§ Written request A
According to the text on Palo Alto firewalls, on what basis is traffic initially classified?

§ Document text
◇ ◇ ◇ ◇ ◇ ◇ ◇

When it comes to identifying an application Palo Alto Firewall is quite accurate and yield great results in either allowing or dropping the traffic based on security policy applied. I believe App-ID is the strongest point of Palo Alto Firewalls and it makes them leaders in the Next Generation Firewall segment.
App-ID™ is a patented traffic classification technology of Palo Alto Next Generation firewalls and it uses multiple identification mechanisms to identify applications traversing the network.
Based on the above App-ID flow , Palo Alto Firewall applies following mechanisms to identify the application
- Initially the traffic will be classified based on an IP Address and port number used.
- An application is identified on the allowed traffic by applying Signatures.
- If encryption is use and decryption policy is in use then the application is decrypted and application signatures are applied on the decrypted flow.

◇ ◇ ◇ ◇ ◇ ◇ ◇

§ Task inputs
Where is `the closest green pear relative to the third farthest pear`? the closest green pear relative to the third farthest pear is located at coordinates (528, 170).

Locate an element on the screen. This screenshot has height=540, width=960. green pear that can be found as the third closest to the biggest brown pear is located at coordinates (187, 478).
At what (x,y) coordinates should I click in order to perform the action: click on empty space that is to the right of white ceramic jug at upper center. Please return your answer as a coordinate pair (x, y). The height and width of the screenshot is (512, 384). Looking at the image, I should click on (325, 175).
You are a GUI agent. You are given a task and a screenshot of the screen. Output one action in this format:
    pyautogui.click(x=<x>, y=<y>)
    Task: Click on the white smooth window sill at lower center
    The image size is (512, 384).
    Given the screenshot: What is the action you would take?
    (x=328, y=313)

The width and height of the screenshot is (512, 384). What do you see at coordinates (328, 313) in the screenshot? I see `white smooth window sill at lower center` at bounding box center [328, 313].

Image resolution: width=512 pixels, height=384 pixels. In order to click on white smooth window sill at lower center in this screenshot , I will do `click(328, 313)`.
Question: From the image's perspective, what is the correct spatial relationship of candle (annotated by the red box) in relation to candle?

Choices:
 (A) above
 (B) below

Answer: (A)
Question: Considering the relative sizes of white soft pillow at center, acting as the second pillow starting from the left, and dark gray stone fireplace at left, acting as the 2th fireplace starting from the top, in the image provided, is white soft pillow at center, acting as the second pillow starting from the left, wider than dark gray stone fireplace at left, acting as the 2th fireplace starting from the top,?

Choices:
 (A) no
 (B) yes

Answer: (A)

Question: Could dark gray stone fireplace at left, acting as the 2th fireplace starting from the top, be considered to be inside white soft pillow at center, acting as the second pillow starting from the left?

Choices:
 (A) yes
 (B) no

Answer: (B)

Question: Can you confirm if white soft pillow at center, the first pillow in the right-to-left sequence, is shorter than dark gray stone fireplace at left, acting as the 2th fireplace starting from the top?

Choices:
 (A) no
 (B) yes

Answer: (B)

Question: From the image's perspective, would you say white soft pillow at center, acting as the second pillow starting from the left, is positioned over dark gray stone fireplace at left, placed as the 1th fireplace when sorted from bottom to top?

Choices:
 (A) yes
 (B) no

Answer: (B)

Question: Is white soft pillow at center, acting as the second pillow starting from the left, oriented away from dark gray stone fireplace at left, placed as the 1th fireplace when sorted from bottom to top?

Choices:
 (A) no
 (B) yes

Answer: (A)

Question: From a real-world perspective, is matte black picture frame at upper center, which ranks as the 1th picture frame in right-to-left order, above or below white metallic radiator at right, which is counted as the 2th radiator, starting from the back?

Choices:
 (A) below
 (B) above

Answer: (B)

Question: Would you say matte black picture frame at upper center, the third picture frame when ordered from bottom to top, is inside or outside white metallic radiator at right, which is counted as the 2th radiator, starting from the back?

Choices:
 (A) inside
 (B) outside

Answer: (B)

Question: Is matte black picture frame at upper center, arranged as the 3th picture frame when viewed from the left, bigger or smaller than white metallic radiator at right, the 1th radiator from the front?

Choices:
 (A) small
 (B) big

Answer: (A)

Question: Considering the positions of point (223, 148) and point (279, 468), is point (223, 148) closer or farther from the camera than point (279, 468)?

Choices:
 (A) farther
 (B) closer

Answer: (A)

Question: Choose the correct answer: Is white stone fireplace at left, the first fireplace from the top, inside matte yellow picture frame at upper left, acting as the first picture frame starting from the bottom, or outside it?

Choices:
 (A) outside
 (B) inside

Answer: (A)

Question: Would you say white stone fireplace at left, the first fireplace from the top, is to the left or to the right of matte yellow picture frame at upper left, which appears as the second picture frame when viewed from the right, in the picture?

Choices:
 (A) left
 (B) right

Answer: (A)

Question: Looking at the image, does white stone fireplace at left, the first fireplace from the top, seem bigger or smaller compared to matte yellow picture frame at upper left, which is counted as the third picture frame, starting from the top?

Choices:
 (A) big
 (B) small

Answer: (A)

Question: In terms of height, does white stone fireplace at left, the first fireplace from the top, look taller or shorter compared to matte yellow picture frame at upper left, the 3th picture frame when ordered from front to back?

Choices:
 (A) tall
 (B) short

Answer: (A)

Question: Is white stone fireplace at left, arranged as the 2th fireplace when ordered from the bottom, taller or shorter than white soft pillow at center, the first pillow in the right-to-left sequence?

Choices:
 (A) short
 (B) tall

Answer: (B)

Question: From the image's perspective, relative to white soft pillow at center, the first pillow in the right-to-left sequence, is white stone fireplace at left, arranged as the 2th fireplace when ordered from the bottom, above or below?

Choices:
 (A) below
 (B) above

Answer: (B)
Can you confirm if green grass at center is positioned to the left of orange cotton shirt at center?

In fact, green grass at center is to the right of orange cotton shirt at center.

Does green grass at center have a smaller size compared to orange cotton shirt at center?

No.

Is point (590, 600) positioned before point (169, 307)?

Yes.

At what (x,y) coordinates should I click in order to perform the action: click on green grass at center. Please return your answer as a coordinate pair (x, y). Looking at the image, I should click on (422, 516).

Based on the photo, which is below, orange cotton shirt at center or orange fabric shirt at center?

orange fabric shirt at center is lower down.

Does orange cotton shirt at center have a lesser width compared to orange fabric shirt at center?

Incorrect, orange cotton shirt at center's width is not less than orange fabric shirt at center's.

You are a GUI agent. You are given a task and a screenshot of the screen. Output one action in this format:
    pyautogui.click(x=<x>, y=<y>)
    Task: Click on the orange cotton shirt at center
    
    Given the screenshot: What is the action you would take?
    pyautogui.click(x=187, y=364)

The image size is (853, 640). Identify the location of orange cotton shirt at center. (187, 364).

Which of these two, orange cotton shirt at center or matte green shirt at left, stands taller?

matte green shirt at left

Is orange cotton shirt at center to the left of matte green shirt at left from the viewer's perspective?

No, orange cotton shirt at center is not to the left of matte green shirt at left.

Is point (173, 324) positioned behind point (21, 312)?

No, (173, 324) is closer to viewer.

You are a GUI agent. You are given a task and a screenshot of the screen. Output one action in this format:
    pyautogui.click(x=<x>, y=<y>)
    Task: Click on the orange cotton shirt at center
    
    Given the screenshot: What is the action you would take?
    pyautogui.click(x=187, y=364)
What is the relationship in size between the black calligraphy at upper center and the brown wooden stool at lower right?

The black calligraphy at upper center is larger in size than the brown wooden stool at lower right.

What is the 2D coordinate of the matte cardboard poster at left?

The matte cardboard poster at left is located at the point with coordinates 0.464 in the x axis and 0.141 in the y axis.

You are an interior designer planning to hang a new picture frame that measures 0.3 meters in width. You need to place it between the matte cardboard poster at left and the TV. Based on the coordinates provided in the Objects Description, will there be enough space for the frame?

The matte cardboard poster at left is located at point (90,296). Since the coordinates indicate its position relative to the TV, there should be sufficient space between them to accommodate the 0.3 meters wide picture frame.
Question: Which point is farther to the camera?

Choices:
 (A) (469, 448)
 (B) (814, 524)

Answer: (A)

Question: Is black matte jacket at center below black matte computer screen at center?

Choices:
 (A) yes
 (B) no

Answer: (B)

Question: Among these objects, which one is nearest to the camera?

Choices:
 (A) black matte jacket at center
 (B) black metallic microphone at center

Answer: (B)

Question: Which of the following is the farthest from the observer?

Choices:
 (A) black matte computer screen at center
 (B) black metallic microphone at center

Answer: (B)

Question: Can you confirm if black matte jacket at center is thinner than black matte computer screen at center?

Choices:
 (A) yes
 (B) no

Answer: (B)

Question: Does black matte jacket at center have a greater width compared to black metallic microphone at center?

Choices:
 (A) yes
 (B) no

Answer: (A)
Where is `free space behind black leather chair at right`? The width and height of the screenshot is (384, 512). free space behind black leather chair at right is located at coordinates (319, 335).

◇ ◇ ◇ ◇ ◇ ◇ ◇

§ Written request B
Rewrite the rows from the line containing "Question: Among these" through the last row, replacing "jacket" with "coat" and leaving everything else unchanged.

§ Expected answer A
Traffic is initially classified by the IP address and port number used.

§ Expected answer B
Question: Among these objects, which one is nearest to the camera?

Choices:
 (A) black matte coat at center
 (B) black metallic microphone at center

Answer: (B)

Question: Which of the following is the farthest from the observer?

Choices:
 (A) black matte computer screen at center
 (B) black metallic microphone at center

Answer: (B)

Question: Can you confirm if black matte coat at center is thinner than black matte computer screen at center?

Choices:
 (A) yes
 (B) no

Answer: (B)

Question: Does black matte coat at center have a greater width compared to black metallic microphone at center?

Choices:
 (A) yes
 (B) no

Answer: (A)
Where is `free space behind black leather chair at right`? The width and height of the screenshot is (384, 512). free space behind black leather chair at right is located at coordinates (319, 335).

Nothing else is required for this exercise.